WORK ORDER |
When the data below is printed, every line must match exactly and the images must be absent.

SOURCE DATA |
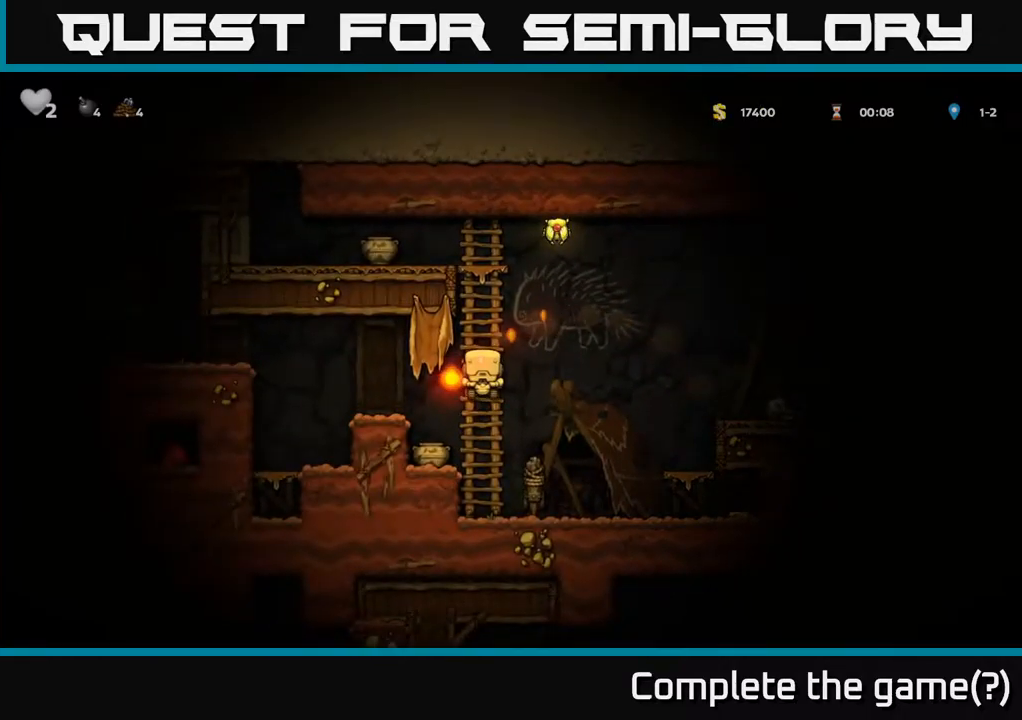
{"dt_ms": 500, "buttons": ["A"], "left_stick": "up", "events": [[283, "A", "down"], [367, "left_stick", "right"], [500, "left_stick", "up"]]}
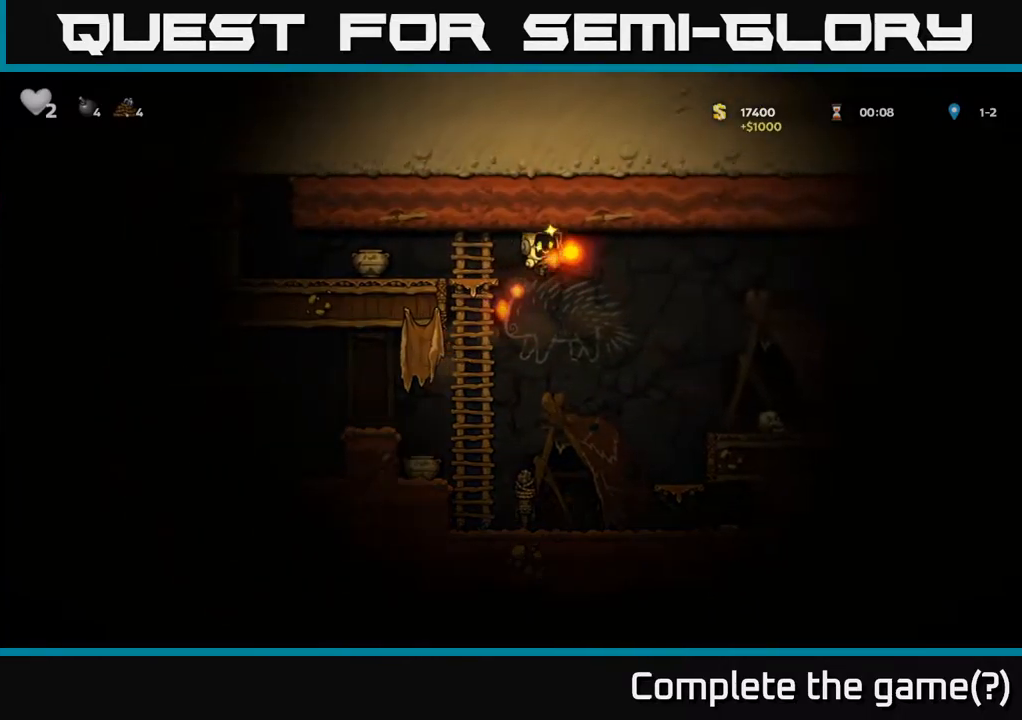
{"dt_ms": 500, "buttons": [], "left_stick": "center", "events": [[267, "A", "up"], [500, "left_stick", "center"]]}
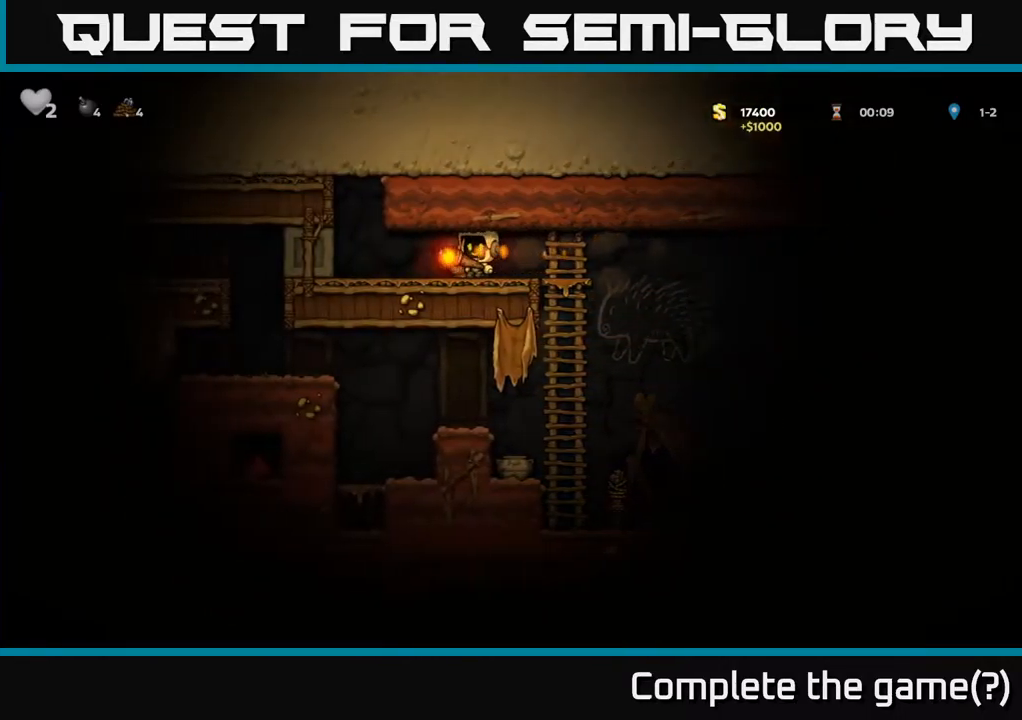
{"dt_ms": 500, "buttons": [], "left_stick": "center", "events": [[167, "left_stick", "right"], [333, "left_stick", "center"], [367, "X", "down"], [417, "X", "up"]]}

RESPONSE FOR THIS EXERCISE |
{"dt_ms": 500, "buttons": ["A"], "left_stick": "up", "events": [[283, "A", "down"], [367, "left_stick", "right"], [500, "left_stick", "up"]]}
{"dt_ms": 500, "buttons": [], "left_stick": "center", "events": [[267, "A", "up"], [500, "left_stick", "center"]]}
{"dt_ms": 500, "buttons": [], "left_stick": "center", "events": [[167, "left_stick", "right"], [333, "left_stick", "center"], [367, "X", "down"], [417, "X", "up"]]}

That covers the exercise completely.